# Flame in venturi!!!



## gomie1984 (Jan 5, 2013)

I just got a smoker with a venturi type burner.  The problem is that somehow a flame will burn inside the venturi opening.  The smoker manual says that means there is an obstruction in the venturi.  However, this is a brand new smoker and there is certainly nothing blocking the venturi openings.  I feel like this might have something to do with excessive wind somehow causing a draft that leads to propane coming out of the venturi and being ignited by the burner flame.  I am having trouble finding anything online about this problem.  Any suggestions?


----------



## gomie1984 (Jan 5, 2013)

It's a Masterbuilt 7-in-1 gas/charcoal smoker, in case anyone was wondering.


----------



## linguica (Jan 5, 2013)

Almost sounds like a lack of gas pressure. Full propane tank, regulator working, gas valve open. Try switching propane tanks. There is some kind of valve inside of the tank that will stop gas flow if the main valve is opened too quickly.


----------



## doctord1955 (Jan 5, 2013)

It can be something as small as a spiderweb causing the problem!


----------



## dward51 (Jan 5, 2013)

Most burners have a way to unscrew and remove the burner face.  I would then run a round brush down the horn of the burner to the venturi.  Spider webbing can be hard to see sometimes and could have been place there before you bought the unit.  It does not take at lot of webbing to make it act odd also.


----------



## daveomak (Jan 5, 2013)

Gomie, evening and welcome to the forum......   turn off the burner..... turn off the tank..... open the tank valve VERY slowly.....  There is an idiot valve in the tank valve.... it won't allow the tank to open to atmospheric pressure... slightly and very slowly opening it will allow the line to the burner to pressurize before the idiot valve "kicks in"..... and then full pressure to the burner will be restored.....  

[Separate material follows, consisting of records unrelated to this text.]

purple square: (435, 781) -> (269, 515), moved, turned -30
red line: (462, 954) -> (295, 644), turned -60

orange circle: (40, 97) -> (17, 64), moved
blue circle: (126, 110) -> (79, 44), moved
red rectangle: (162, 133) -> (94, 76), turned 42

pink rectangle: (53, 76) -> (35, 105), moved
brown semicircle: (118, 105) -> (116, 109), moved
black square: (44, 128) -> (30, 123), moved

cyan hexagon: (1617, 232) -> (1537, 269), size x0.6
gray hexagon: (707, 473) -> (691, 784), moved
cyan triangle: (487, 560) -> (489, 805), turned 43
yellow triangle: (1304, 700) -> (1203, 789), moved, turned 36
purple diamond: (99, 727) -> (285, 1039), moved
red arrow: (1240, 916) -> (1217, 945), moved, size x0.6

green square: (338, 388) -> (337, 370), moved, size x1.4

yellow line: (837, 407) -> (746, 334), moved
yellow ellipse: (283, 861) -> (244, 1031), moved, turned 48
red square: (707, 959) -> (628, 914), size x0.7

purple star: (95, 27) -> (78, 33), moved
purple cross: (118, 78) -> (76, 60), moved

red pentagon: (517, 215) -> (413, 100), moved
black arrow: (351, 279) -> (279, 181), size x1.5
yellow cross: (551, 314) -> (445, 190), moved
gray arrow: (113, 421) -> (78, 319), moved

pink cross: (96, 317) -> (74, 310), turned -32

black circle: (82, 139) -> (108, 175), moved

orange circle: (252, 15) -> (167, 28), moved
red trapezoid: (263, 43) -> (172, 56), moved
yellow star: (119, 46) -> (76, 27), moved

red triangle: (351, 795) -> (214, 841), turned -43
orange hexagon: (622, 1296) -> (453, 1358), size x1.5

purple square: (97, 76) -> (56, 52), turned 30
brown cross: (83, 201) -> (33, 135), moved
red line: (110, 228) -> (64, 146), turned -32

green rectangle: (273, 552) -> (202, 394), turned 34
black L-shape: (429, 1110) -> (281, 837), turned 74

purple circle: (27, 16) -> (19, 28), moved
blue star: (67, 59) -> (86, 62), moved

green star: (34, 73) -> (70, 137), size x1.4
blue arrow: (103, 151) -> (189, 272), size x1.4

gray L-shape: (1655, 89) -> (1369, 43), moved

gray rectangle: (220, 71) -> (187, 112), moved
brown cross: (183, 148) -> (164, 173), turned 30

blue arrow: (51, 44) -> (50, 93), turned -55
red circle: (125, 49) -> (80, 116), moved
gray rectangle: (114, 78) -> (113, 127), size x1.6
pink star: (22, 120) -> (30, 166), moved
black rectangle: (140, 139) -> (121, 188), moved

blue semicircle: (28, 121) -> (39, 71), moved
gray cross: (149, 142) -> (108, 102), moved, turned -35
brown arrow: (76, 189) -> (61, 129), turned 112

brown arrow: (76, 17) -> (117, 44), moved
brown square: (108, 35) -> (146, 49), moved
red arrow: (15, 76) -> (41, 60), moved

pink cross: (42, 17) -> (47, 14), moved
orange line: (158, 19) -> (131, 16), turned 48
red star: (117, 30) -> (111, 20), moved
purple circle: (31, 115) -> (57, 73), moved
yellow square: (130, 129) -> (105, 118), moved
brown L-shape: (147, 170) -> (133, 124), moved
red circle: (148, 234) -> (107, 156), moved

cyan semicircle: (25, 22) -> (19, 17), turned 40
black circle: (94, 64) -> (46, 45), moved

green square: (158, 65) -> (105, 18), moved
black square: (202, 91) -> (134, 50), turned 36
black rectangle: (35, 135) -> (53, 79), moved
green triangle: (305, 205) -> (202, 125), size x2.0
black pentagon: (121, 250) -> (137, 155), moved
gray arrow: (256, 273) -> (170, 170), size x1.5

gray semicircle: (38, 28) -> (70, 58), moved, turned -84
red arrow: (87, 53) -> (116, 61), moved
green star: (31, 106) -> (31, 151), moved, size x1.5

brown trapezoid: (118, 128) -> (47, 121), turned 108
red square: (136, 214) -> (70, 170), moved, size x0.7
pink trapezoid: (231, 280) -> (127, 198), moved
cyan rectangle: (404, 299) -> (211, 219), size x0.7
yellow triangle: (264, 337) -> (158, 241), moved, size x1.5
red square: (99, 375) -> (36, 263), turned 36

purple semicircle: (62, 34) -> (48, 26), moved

Please take a moment and stop into roll call so our members can give you a proper introduction.... Also, in your profile, you location filled in will help in the future answer any questions you may have...    Dave 

*Roll Call*


----------



## linguica (Jan 5, 2013)

X2  Thanks Dave....This is why you get paid the big bucks here..........


----------



## daveomak (Jan 5, 2013)

Linguica said:


> X2  Thanks Dave....This is why you get paid the big bucks here..........


It's a very,very tough job.... the pay makes it soooooo worth it....


----------



## brutus brewer (Mar 27, 2014)

I know this is an old thread but my questions pertains to the topic.  I just purchased the Masterbuilt XL propane smoker.  I assembled it last night and the connection from the propane valve to the venturi isn't tight at all, the venturi simply slid into the opening.  Is this correct?  It seems like there should be a covered connection or the gas will leak from the opening, I'm kind of scared to fire it up.


----------



## daveomak (Mar 27, 2014)

Are you installing the parts according to the manual......    Pictures of all the pieces would help.....   
The orifice/venture connection can be different on each  manufacturer....   

Is the tank to orifice/jet tight.... hose, regulator etc....


----------



## brutus brewer (Mar 27, 2014)

Yes, everything was installed correctly.  Here's the picture from the manual:













inset pic.jpg



__ brutus brewer
__ Mar 27, 2014






What I've assembled matches this, to me it seems incomplete as I was expecting a solid connection from the gas to the burner.


----------



## daveomak (Mar 27, 2014)

BB, The orifice slides into the venture.....  It doesn't need to be a tight fit as long as all the parts and pieces are bolted together...    The orifice speeds up the propane and the slots in the venture allow air to be sucked in for a proper air/fuel mix....   Some burner assemblies go farther and have an air adjustment to tweak the flame....     
After assembly, turn the tank off, turn the burner off.....    SLOWLY open the tank....   you may hear a slight ping or pop....  that is the safety valve setting.....  then slowly open the gas valve on the burner and light.........   If you do not get a "good" flame, turn off the burner valve, turn off the tank....  turn on the tank and light the burner again.....  

Dave


----------



## brutus brewer (Mar 28, 2014)

Thanks for your input. I fired it up last night to season it and there was a good flame and no problems.


----------